[Activity]
Could you restate, word for word, the line that has "Ваше сообщение" and all lines following it through the end of the entries below?
★ ★ ★ ★ ★ ★ ★
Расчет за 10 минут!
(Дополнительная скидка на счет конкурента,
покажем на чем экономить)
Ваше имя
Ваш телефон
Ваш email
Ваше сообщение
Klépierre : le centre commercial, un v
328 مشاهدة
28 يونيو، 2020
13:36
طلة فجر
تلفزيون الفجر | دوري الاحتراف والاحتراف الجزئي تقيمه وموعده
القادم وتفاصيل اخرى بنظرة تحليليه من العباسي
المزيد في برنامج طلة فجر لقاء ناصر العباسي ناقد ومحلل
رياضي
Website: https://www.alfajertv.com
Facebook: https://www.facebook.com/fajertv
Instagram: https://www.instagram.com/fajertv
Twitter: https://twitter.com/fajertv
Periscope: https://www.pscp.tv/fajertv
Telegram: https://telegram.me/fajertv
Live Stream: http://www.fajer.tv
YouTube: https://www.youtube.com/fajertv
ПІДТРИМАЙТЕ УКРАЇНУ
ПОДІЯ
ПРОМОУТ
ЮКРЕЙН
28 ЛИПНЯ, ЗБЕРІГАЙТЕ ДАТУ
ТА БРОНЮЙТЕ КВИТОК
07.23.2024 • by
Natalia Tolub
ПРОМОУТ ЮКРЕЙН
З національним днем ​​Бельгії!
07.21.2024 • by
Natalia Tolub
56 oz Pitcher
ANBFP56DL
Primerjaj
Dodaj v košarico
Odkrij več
★ ★ ★ ★ ★ ★ ★
[Solved exercise]
Ваше сообщение
Klépierre : le centre commercial, un v
328 مشاهدة
28 يونيو، 2020
13:36
طلة فجر
تلفزيون الفجر | دوري الاحتراف والاحتراف الجزئي تقيمه وموعده
القادم وتفاصيل اخرى بنظرة تحليليه من العباسي
المزيد في برنامج طلة فجر لقاء ناصر العباسي ناقد ومحلل
رياضي
Website: https://www.alfajertv.com
Facebook: https://www.facebook.com/fajertv
Instagram: https://www.instagram.com/fajertv
Twitter: https://twitter.com/fajertv
Periscope: https://www.pscp.tv/fajertv
Telegram: https://telegram.me/fajertv
Live Stream: http://www.fajer.tv
YouTube: https://www.youtube.com/fajertv
ПІДТРИМАЙТЕ УКРАЇНУ
ПОДІЯ
ПРОМОУТ
ЮКРЕЙН
28 ЛИПНЯ, ЗБЕРІГАЙТЕ ДАТУ
ТА БРОНЮЙТЕ КВИТОК
07.23.2024 • by
Natalia Tolub
ПРОМОУТ ЮКРЕЙН
З національним днем ​​Бельгії!
07.21.2024 • by
Natalia Tolub
56 oz Pitcher
ANBFP56DL
Primerjaj
Dodaj v košarico
Odkrij več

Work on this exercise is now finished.